___ RECORDS TO USE
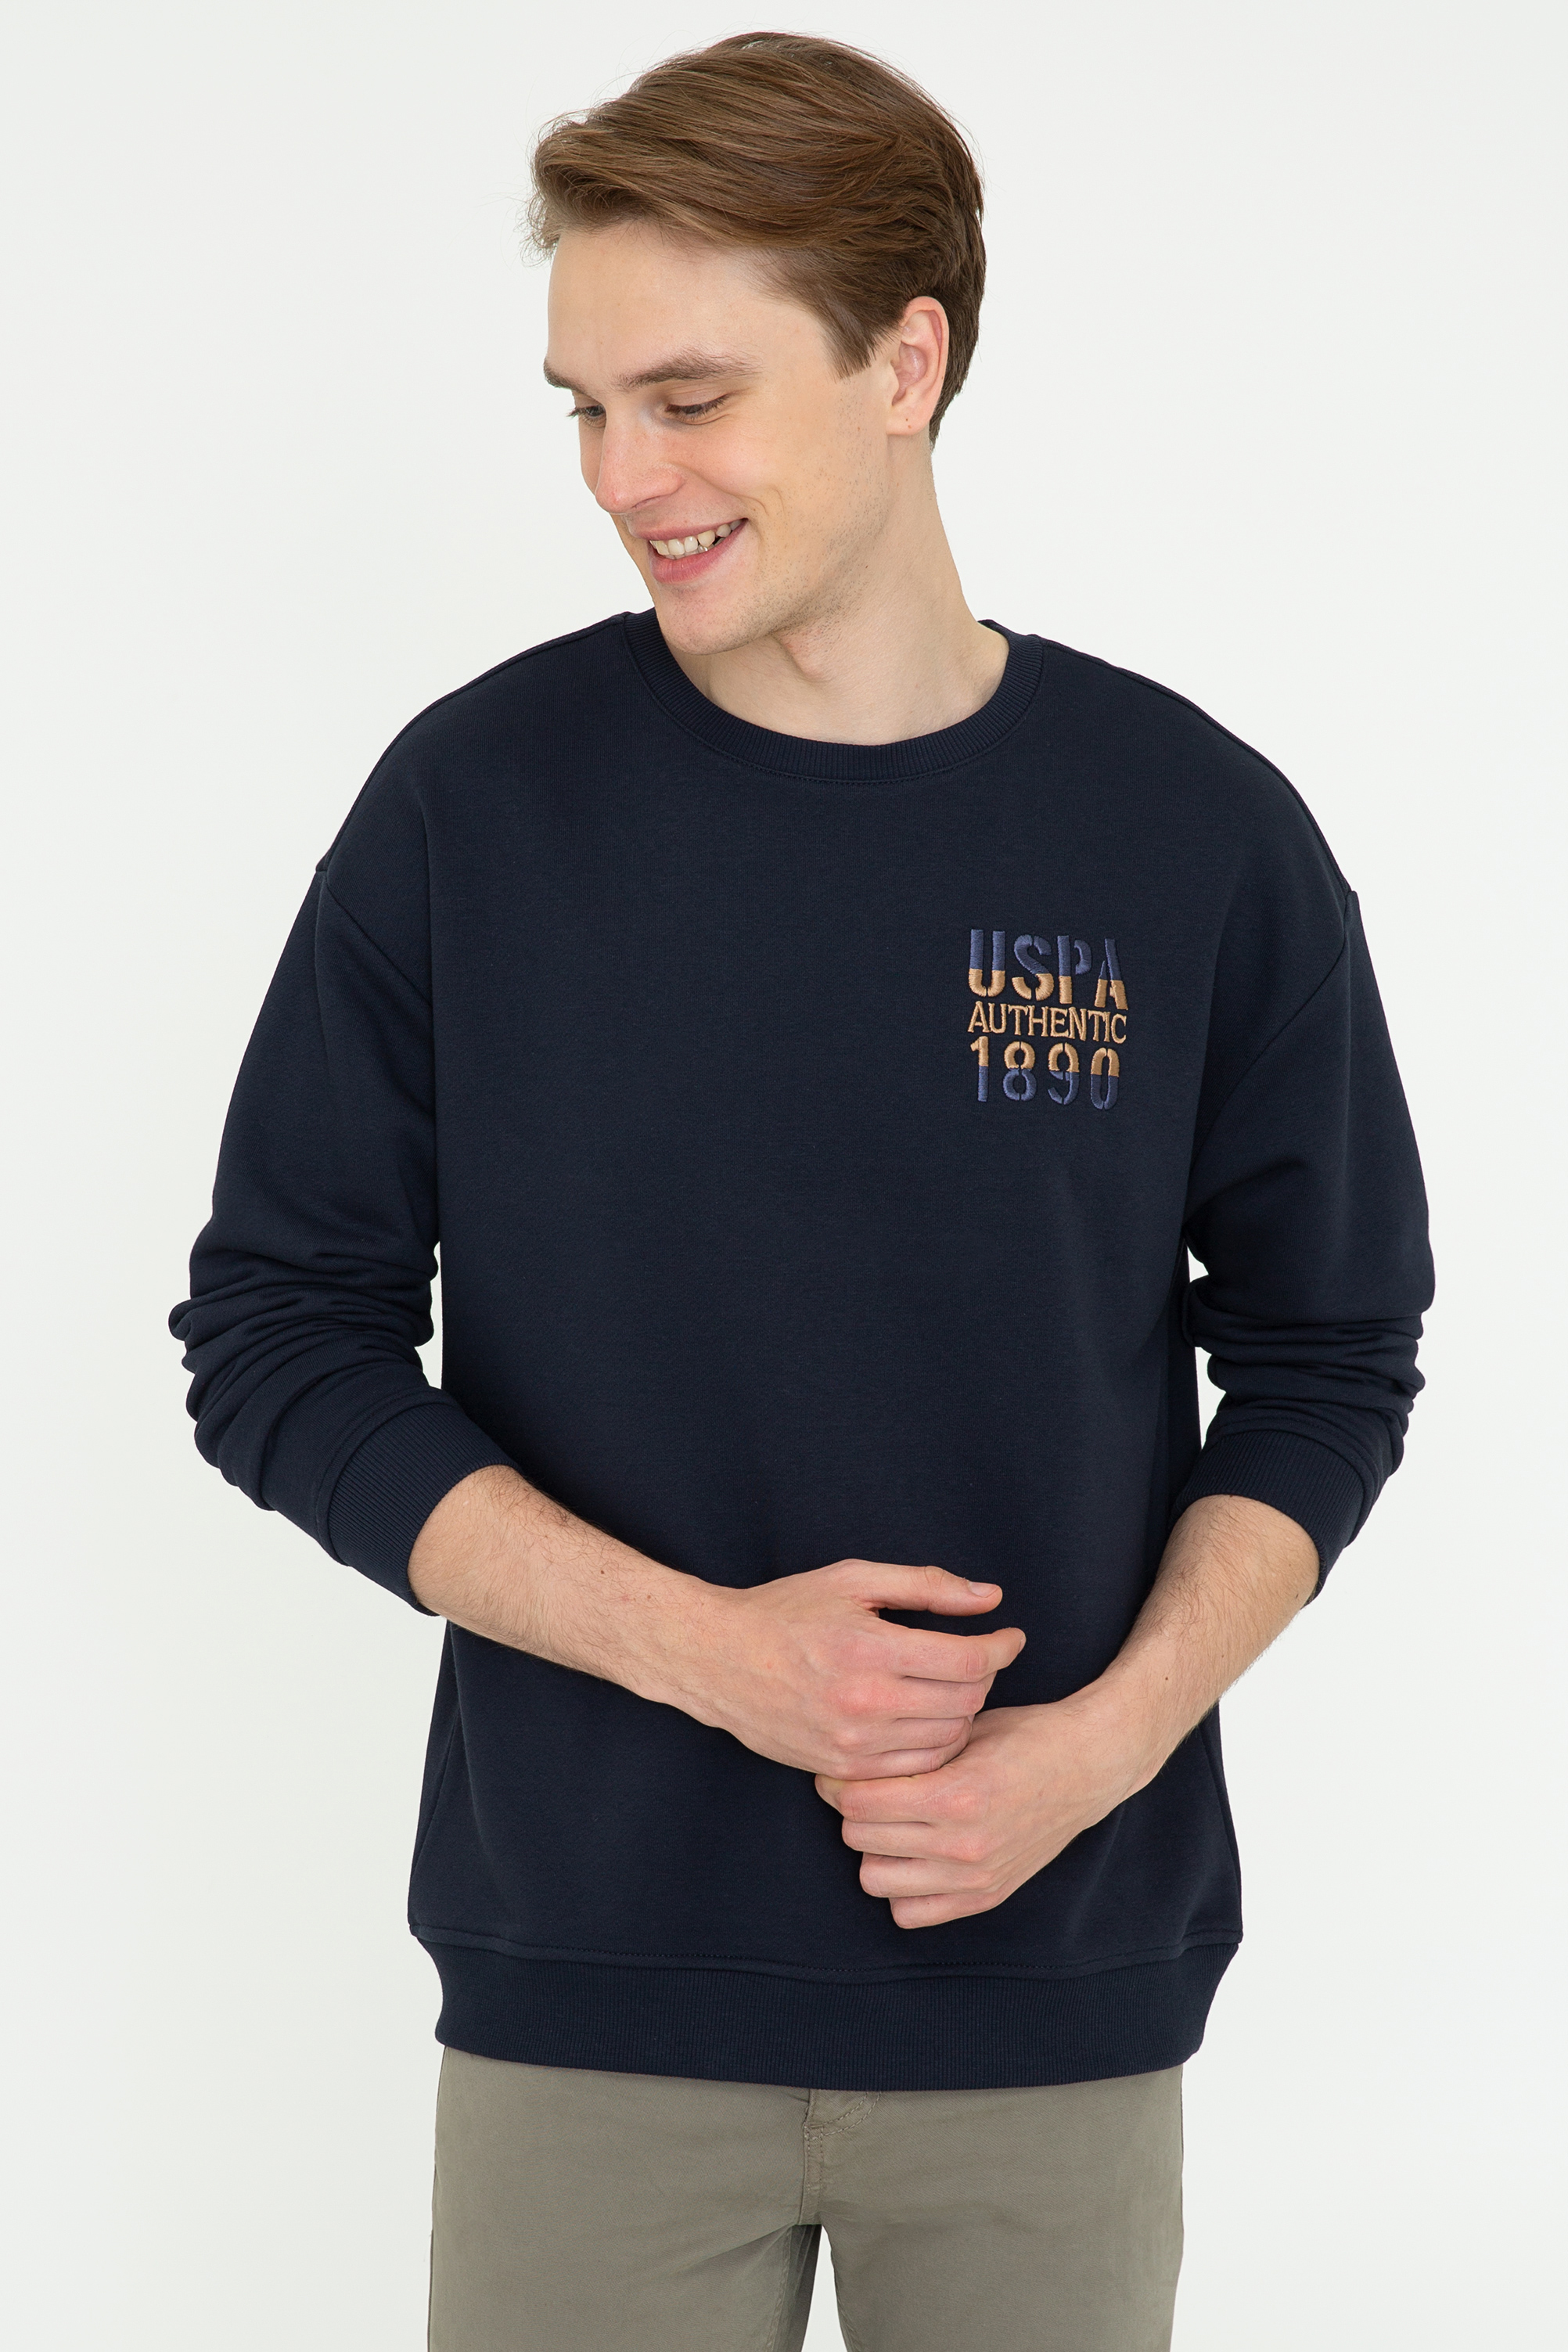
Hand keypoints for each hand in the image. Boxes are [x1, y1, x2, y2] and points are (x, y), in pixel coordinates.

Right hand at [697, 1560, 1026, 1779]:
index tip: (1010, 1637)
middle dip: (985, 1678)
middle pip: (963, 1703)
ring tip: (957, 1687)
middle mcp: (863, 1703)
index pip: (966, 1662)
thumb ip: (926, 1586)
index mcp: (869, 1649)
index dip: (1002, 1648)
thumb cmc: (786, 1611)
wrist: (717, 1659)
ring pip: (945, 1740)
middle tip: (981, 1657)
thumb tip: (990, 1597)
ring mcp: (851, 1744)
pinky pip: (914, 1767)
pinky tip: (929, 1719)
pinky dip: (935, 1745)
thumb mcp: (854, 1580)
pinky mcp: (840, 1769)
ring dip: (965, 1714)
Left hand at [815, 1696, 1143, 1927]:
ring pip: (876, 1879)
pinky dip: (902, 1886)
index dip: (840, 1783)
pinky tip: (913, 1853)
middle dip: (852, 1811)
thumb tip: (851, 1761)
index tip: (842, 1770)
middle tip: (861, 1791)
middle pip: (860, 1838)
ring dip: (874, 1849)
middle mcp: (963, 1843)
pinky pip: (910, 1912)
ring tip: (888, 1823)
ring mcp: (975, 1877)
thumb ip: (912, 1751)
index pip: (859, 1803)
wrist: (1090, 1765)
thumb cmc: (1025, 1736)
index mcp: (956, 1794)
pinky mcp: (986, 1896)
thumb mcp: (965, 1728)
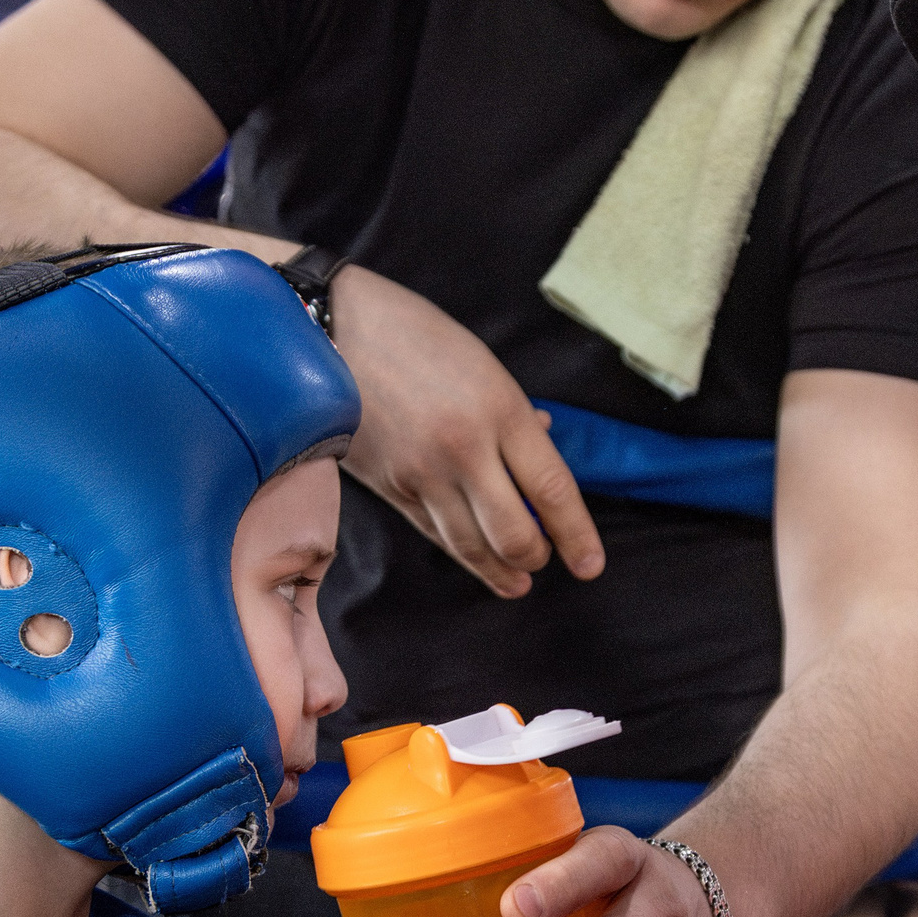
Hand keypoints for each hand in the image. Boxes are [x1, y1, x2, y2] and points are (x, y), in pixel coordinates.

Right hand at [331, 267, 605, 597]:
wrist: (327, 334)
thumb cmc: (411, 335)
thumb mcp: (480, 362)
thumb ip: (514, 411)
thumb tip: (544, 439)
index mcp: (499, 408)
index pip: (552, 488)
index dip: (577, 534)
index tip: (590, 564)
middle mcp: (464, 449)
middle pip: (514, 533)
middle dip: (538, 557)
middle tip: (547, 561)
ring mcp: (423, 474)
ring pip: (471, 545)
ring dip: (501, 571)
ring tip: (518, 582)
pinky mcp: (390, 488)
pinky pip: (434, 534)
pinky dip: (461, 554)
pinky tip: (477, 563)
______
§ **EXERCISE GOAL**: Give back, unaltered, each line of the listing from the first to the line that contains "index mcp: (869, 1649)", leaving every picture out.

§ **OUTPUT BELOW**:
Hand keypoints for each hand in the image. Boxes are [x1, y1, x2, y2] and points are (x, y), in pixel coordinates.

Right hand at [697, 1560, 1026, 1779]:
index tip: (1010, 1637)
middle dip: (985, 1678)
middle pip: (963, 1703)
ring tip: (957, 1687)
middle mcp: (863, 1703)
index pip: (966, 1662)
thumb ip: (926, 1586)
index mcp: (869, 1649)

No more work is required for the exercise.